Advertising In Crisis: Navigation and Uplift

With the COVID-19 lockdown came issues never before imagined: advertiser brand safety issues around coronavirus coverage, the re-making of restaurants as general stores and takeout enterprises, the need to support independent and local small businesses, re-thinking marketing messagaging to one of empathy and support, the reading of tea leaves to shift sales reps from collapsed accounts to rising accounts, where to place bets, how to reposition fourth estate media in the marketing mix, and so much more.

May 13: Module 4

Smart Data In the Shadow of the Cookiepocalypse

The media business often takes a reactive, not proactive, approach to changes in market. Because of that, opportunity for new initiatives is often forfeited in lieu of defensive measures to satisfy existing business models instead of pushing against the tide to pioneer new ones. This session focused on these opportunities, such as the embrace of first-party data, and how media companies can thrive in this era with speakers from The Washington Post, JP/Politikens, Amedia and Aller Media.

May 15: Module 5

The Content to Commerce Revolution

Magazine and newspaper publishers are upending the status quo with business model approaches that redefine value and shorten the runway between editorial discovery and the ‘last click’. This module focused on how media companies are ushering in the new revolution of ‘content to commerce’, ranging from data-fueled bets on content experiences that drive engagement to web sites that drive the last click to lifestyle networks to bets on personal finances and other growth projects.

May 19: Module 6

Building Brand and Community: How Will You Be Remembered Post-Crisis?
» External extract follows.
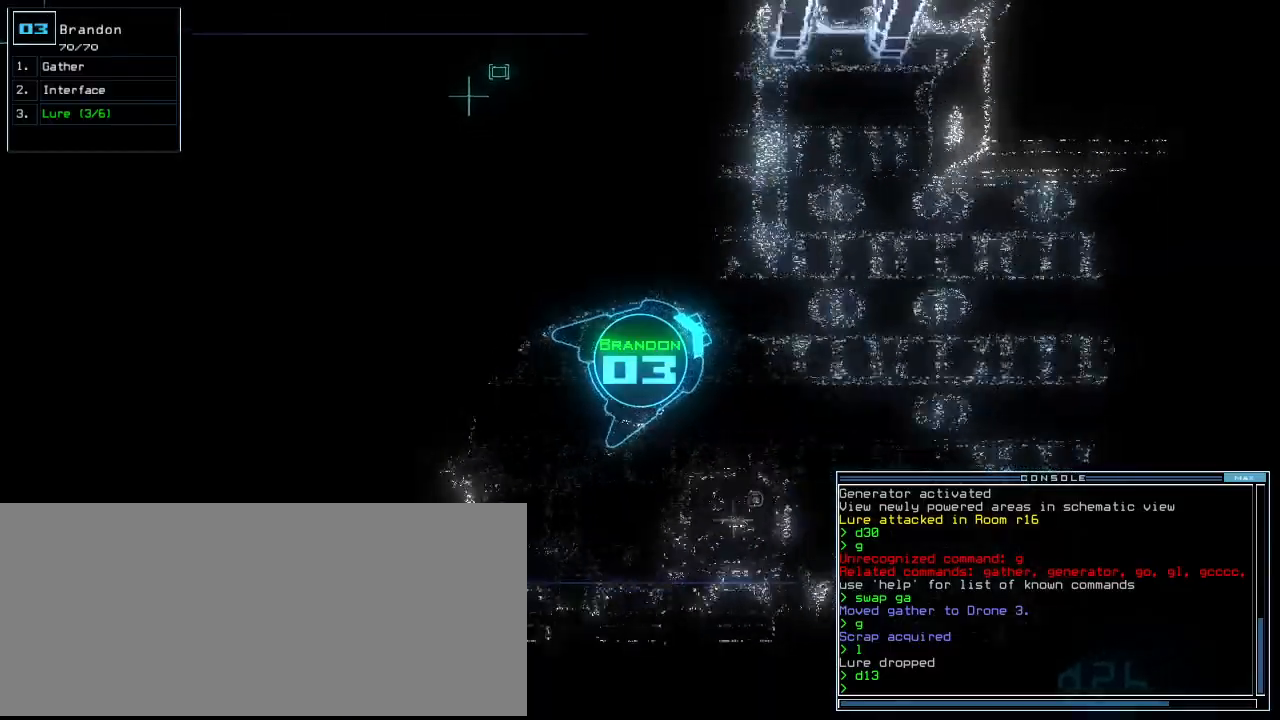
{"keys": ["up"], "events": [[320, "right", "down"], [420, "right", "up"]]}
Did news companies need a pandemic-induced lockdown to remind us that we are at the center of the wheel in most communities? What has emerged in recent weeks are herculean efforts to save local businesses, create hub-and-spoke networks for restaurants, livestream community events, inject our brands into the emerging concept of digital socialising, and other concepts. In this inspirational module, INMA surfaced the best examples internationally of community programmes during the COVID-19 turndown — case studies to emulate in your markets.

May 22: Module 7

Brainsnacks: Quick Ideas You Can Apply Immediately

In a lightning round of ideation, case studies of inspiration from colleagues around the world on revenue wins, cost savings, and big bets were presented, signifying the fact to turn distribution from a cost center to an asset, wagering and gambling, how to become a brand embedded in culture, digital transformation and adopting the 7×1 model, smart use of print for audiences and advertises, overcoming the conversion challenge of men under 35, how to cover climate and pandemics, sustainable media, machine learning and neural networks, automated curation, and more.

May 26: Module 8

Business Model Innovation and Creating New Value

Before, during, and after the coronavirus, there have been stand-out news brands that could imagine value creation as something more than profitability. They re-thought their mission. They created new measurements of success. They were able to make space that allows new products and services to flourish – sometimes disconnected from the legacy business. Those brands broke out in recent weeks with new products, new services, and new ways to engage their markets in the most chaotic environment possible.

May 28: Module 9

News Media Outlook 2021: What To Expect Next

Everything literally did change in the COVID-19 shutdown: advertising evaporated overnight, digital engagement and subscriptions surged, employees shifted from in-office to work-from-home, cost structures and workforce structures changed, print as a platform came under new scrutiny, and e-commerce skyrocketed in importance. In this closing module chaired by CEO Earl J Wilkinson, INMA looked on the other side of the health crisis and its economic ripple effects to identify the ‘new normal’ for the news industry over the next 6-18 months.